Records from a data collection
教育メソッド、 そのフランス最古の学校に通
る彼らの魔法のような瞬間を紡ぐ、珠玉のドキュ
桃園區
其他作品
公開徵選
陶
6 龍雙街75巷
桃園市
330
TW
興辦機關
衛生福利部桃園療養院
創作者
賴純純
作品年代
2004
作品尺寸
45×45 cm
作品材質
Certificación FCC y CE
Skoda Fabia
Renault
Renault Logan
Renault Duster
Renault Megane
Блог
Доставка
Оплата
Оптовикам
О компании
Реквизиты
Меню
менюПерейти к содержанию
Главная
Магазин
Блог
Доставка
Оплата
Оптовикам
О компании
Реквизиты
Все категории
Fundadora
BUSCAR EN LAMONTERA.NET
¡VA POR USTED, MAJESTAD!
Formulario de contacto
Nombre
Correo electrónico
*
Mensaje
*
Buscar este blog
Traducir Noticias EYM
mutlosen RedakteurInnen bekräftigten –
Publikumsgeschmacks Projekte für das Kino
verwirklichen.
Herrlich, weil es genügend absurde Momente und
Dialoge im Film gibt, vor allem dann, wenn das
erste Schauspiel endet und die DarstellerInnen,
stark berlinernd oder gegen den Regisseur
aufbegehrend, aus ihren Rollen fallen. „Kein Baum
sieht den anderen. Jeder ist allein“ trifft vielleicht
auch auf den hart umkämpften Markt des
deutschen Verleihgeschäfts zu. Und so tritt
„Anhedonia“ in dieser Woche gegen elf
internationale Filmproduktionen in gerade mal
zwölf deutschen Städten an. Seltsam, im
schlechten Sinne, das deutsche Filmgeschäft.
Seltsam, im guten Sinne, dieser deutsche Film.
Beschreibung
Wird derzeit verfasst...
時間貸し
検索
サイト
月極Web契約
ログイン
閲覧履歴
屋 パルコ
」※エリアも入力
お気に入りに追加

* **REQUEST**:
Could you transcribe all of the data exactly as it is given?

* **SOLUTION TO THIS PROBLEM**:
教育メソッド、 そのフランス最古の学校に通
る彼らの魔法のような瞬間を紡ぐ、珠玉のドキュ
桃園區
其他作品
公開徵選
陶
6 龍雙街75巷
桃園市
330
TW
興辦機關
衛生福利部桃園療養院
創作者
賴純純
作品年代
2004
作品尺寸
45×45 cm
作品材質
Certificación FCC y CE
Skoda Fabia
Renault
Renault Logan
Renault Duster
Renault Megane
Блог
Доставка
Оплата
Оптовикам
О компании
Реквизиты
Меню
менюПерейти к содержанию
Главная
Магазин
Блог
Доставка
Оплата
Оптовикам
О компании
Реквизиты
Все категории
Fundadora
BUSCAR EN LAMONTERA.NET
¡VA POR USTED, MAJESTAD!
Formulario de contacto
Nombre
Correo electrónico
*
Mensaje
*
Buscar este blog
Traducir Noticias EYM
mutlosen RedakteurInnen bekräftigten –
Publikumsgeschmacks Projekte für das Kino
verwirklichen.
Herrlich, weil es genügend absurde Momente und
Dialoge im Film gibt, vor allem dann, wenn das
erste Schauspiel endet und die DarstellerInnen,
stark berlinernd oder gegen den Regisseur
aufbegehrend, aus ihren Rollen fallen. „Kein Baum
sieht den anderen. Jeder ist allein“ trifft vielleicht
auch auf den hart umkämpften Markt des
deutschen Verleihgeschäfts zu. Und so tritt
„Anhedonia“ in dieser Woche gegen elf
internationale Filmproduktionen in gerade mal
zwölf deutschen Städten an. Seltsam, im
schlechten Sinne, das deutsche Filmgeschäft.
Seltsam, im guten Sinne, dieser deutsche Film.
Beschreibung
Wird derzeit verfasst...
時間貸し
検索
サイト
月極Web契約
ログイン
閲覧履歴
屋 パルコ
」※エリアも入力
お気に入りに追加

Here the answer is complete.